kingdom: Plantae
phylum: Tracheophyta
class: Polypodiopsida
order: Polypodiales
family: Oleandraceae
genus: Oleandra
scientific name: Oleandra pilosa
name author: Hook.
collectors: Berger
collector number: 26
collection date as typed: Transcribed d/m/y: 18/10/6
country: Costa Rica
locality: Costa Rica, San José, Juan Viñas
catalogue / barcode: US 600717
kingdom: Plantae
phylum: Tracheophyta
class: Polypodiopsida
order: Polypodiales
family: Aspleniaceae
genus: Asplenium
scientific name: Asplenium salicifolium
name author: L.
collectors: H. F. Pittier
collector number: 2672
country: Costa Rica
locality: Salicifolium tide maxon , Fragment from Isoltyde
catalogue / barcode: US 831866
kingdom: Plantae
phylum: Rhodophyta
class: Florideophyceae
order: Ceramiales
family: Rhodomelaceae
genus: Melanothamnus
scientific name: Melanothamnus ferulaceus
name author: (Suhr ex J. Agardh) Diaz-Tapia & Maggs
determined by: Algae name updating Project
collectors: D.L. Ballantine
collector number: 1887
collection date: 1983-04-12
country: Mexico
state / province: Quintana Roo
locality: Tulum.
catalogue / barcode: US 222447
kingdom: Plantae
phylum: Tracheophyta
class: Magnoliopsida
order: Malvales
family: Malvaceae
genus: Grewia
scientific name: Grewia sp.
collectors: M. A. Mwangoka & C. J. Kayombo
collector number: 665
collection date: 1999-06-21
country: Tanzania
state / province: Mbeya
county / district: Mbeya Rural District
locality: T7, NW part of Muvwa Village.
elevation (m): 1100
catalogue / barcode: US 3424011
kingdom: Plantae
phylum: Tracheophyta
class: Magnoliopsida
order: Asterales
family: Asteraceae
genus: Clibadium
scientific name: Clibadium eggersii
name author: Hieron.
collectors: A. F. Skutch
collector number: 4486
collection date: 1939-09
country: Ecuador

**Written task**
Count the lines of the listing above that contain the string "number", treating case as significant. Give only the count.

**Reply**
5